=== Source data ===

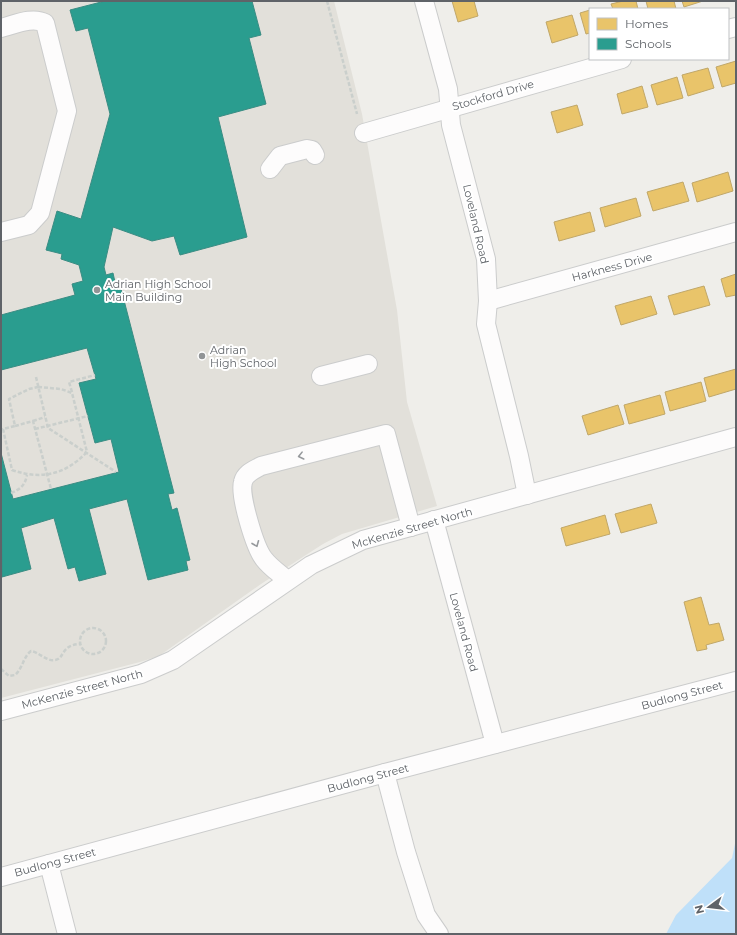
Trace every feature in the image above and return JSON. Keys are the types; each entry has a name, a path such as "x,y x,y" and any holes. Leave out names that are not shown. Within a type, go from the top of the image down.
{"street":[{"name":"Loveland Road","path":"424,1 448,89 451,126 486,259 488,300 486,324 519,456 527,495"},
{"path":"1,28 31,20 45,23 66,111 40,213 29,225 1,232"},
{"name":"Stockford Drive","path":"364,133 618,60"},
{"path":"270,169 275,160 280,156 307,149 312,150 315,155"},
{"name":"Harkness Drive","path":"488,300 736,232"},
{"path":"321,376 368,364"},
{"path":"287,580 263,559 255,544 244,502 242,483 252,470 261,466 386,434 411,527"},
{"name":"McKenzie Street North","path":"1,711 141,674 173,660 235,619 287,580 311,565 363,540 736,437"},
{"name":"Loveland Road","path":"434,520 495,744"},
{"name":"Budlong Street","path":"1,877 385,773 736,681"},
{"path":"385,773 406,852 426,914 439,934"},
{"path":"49,864 67,934"}],"path":[{"path":"327,1 357,114"},
{"path":"86,452 69,382 95,375"},
{"path":"36,377 48,428 116,472"},
{"path":"15,426 9,399 29,389 38,388 61,389 72,393"},
{"path":"35,429 88,416"},
{"path":"45,417 3,429 12,470 27,475 47,475 68,468 78,462 86,452"},
{"path":"33,421 51,489"},
{"path":"11,493 19,490 25,484 27,475"},
{"path":"1,669 9,676 15,676 19,671 26,655 31,651 37,652 48,660 55,660 60,658 66,648 71,644 80,644 88,653 96,653 102,649 105,638 100,630 92,628 88,629 81,635 80,644"}],"shaded area":[{"name":"Adrian High School","path":"1,1 334,1 362,114 397,310 407,402 437,506 342,534 323,544 261,584 159,656 1,698"}],"water":[{"path":"736,839 736,934 666,934 676,915 732,858"}],"building: Homes":[{"path":"452,1 474,1 478,16 458,22"},
{"path":"623,1 636,1 638,8 613,8 611,4"},
{"path":"646,1 674,1 676,8 648,8"},
{"path":"682,1 703,1 684,7"},
{"path":"589,10 589,33 586,34 580,13"},
{"path":"572,15 578,35 552,43 546,22"},
{"path":"736,61 736,83 722,87 716,67"},
{"path":"708,68 714,88 688,96 682,75"},
{"path":"677,77 683,98 657,105 651,85"},
{"path":"642,86 648,107 622,114 617,94"},
{"path":"577,105 583,125 557,133 551,112"},
{"path":"728,172 733,191 697,202 692,183"},
{"path":"683,182 689,201 653,211 647,192"},
{"path":"636,198 641,216 605,227 600,208"},
{"path":"590,212 595,231 559,241 554,222"},
{"path":"736,274 736,295 726,297 721,279"},
{"path":"704,286 710,305 674,315 668,296"},
{"path":"651,296 657,314 621,325 615,306"},
{"path":"736,369 736,389 709,397 704,378"},
{"path":"701,382 706,401 670,411 665,392"},
{"path":"660,395 665,414 629,424 624,405"},
{"path":"618,405 624,424 588,435 582,416"},
{"path":"651,504 657,523 621,533 615,514"},
{"path":"605,515 610,534 566,546 561,528"},
{"path":"701,597 709,625 719,623 724,640 706,645 707,649 697,651 684,602"}],"building: Schools":[{"name":"Adrian High School Main Building","path":"105,1 252,1 261,35 249,38 266,104 218,117 247,237 180,255 174,236 152,241 113,227 104,267 106,275 113,273 115,282 119,281 174,493 168,494 172,510 177,508 190,560 186,561 188,570 148,580 127,499 89,509 106,574 79,581 75,567 68,569 54,518 21,528 31,569 2,577 1,453 13,499 119,472 111,439 95,443 79,383 96,379 87,348 1,370 1,315 75,295 72,284 83,281 79,265 61,259 62,254 46,250 57,211 81,219 110,114 88,28 76,31 70,10"}],"place":[{"name":"Adrian High School Main Building","path":"97,290"},
{"name":"Adrian High School","path":"202,356"}]}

===

**What this task involves**
State the number of lines above that hold the string "Loveland", with nothing added.

**Exercise solution**
2